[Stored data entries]
══════════════════════════════
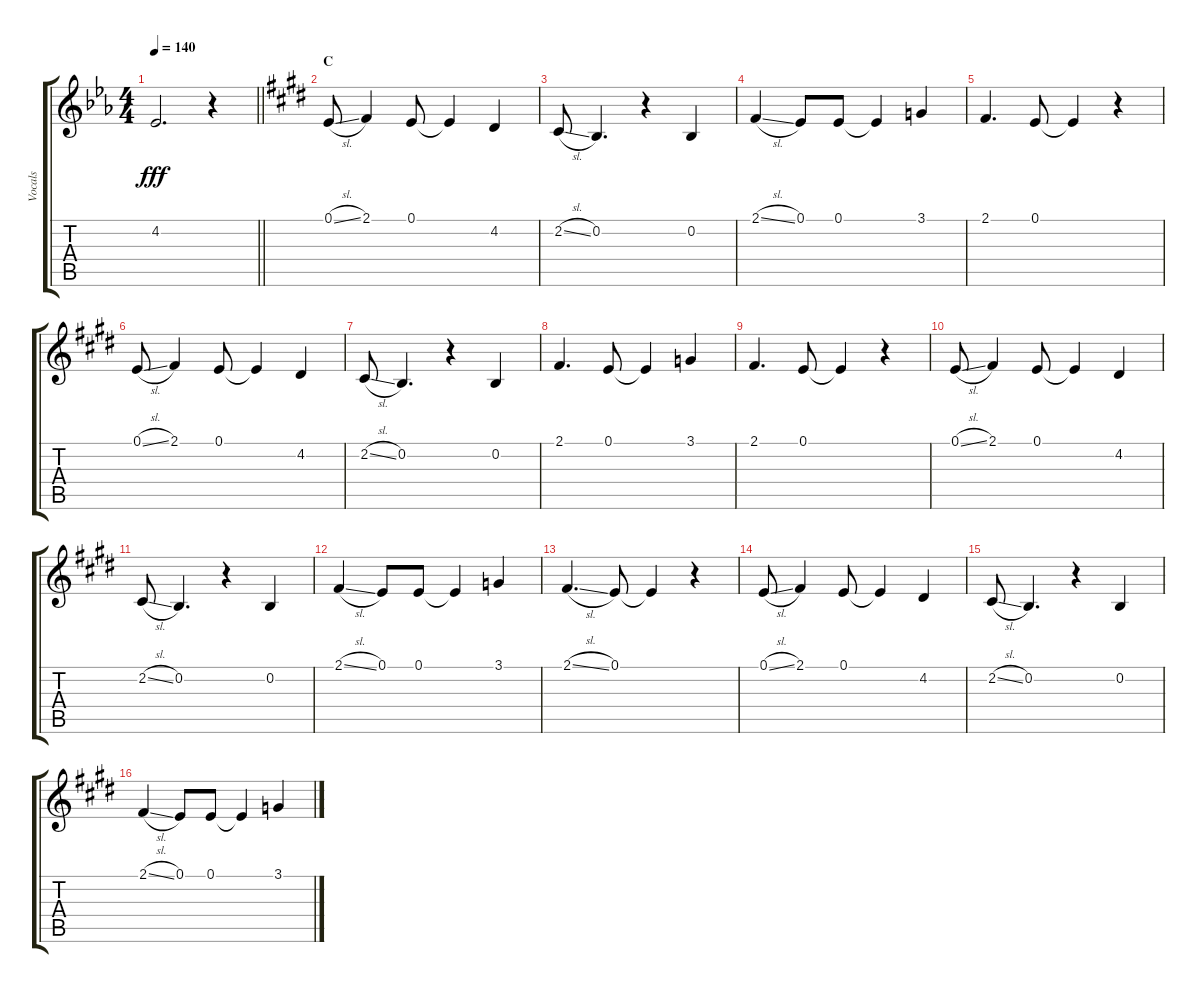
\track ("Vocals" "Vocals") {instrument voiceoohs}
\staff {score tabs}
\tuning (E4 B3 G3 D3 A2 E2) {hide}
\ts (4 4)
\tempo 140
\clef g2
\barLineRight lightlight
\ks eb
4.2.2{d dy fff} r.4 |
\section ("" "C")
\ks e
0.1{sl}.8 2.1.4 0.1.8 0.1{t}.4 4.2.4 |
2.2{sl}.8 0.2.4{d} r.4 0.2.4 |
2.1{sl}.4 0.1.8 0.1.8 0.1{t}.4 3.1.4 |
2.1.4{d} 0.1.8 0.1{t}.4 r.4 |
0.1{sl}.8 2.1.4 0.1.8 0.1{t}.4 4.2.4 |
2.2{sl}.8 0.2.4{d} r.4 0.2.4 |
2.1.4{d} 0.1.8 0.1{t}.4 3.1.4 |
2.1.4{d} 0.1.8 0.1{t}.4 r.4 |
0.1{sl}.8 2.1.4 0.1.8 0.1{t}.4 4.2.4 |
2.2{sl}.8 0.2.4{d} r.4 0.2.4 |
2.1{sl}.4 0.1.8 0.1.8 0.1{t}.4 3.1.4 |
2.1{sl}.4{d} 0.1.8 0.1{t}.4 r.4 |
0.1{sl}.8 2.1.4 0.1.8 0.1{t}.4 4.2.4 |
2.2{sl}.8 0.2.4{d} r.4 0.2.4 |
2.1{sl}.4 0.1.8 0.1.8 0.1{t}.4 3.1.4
══════════════════════════════
Reproduce every line of the listing above verbatim, but leave out the pictures.

\track ("Vocals" "Vocals") {instrument voiceoohs}
\staff {score tabs}
\tuning (E4 B3 G3 D3 A2 E2) {hide}
\ts (4 4)
\tempo 140
\clef g2
\barLineRight lightlight
\ks eb
4.2.2{d dy fff} r.4 |
\section ("" "C")
\ks e
0.1{sl}.8 2.1.4 0.1.8 0.1{t}.4 4.2.4 |
2.2{sl}.8 0.2.4{d} r.4 0.2.4 |
2.1{sl}.4 0.1.8 0.1.8 0.1{t}.4 3.1.4 |
2.1.4{d} 0.1.8 0.1{t}.4 r.4 |
0.1{sl}.8 2.1.4 0.1.8 0.1{t}.4 4.2.4 |
2.2{sl}.8 0.2.4{d} r.4 0.2.4 |
2.1.4{d} 0.1.8 0.1{t}.4 3.1.4 |
2.1.4{d} 0.1.8 0.1{t}.4 r.4 |
0.1{sl}.8 2.1.4 0.1.8 0.1{t}.4 4.2.4 |
2.2{sl}.8 0.2.4{d} r.4 0.2.4 |
2.1{sl}.4 0.1.8 0.1.8 0.1{t}.4 3.1.4 |
2.1{sl}.4{d} 0.1.8 0.1{t}.4 r.4 |
0.1{sl}.8 2.1.4 0.1.8 0.1{t}.4 4.2.4 |
2.2{sl}.8 0.2.4{d} r.4 0.2.4 |
2.1{sl}.4 0.1.8 0.1.8 0.1{t}.4 3.1.4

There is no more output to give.